### Records for this task
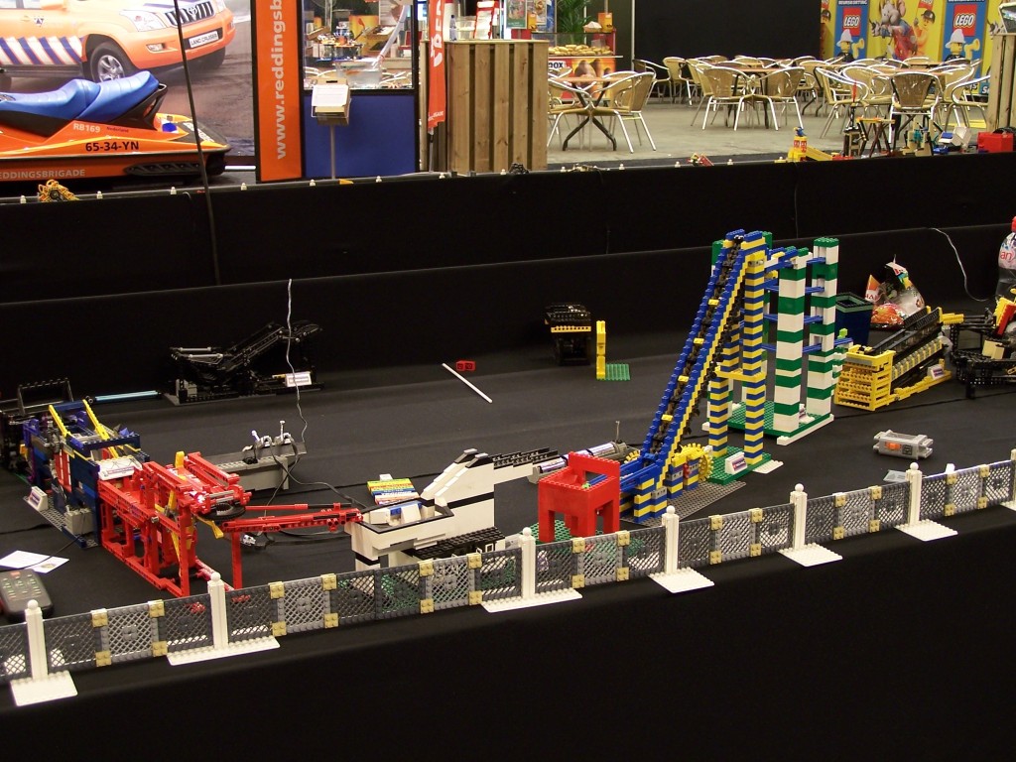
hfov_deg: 37.5
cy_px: 381
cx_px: 508
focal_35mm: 51
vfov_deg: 28.6
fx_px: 1497
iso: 80
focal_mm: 8.5
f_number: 3
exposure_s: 1/2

### About this task
The required output is every line of the entries, starting at the one that contains "focal_35mm: 51" and ending at the last, copied exactly.

### Output below
focal_35mm: 51
vfov_deg: 28.6
fx_px: 1497
iso: 80
focal_mm: 8.5
f_number: 3
exposure_s: 1/2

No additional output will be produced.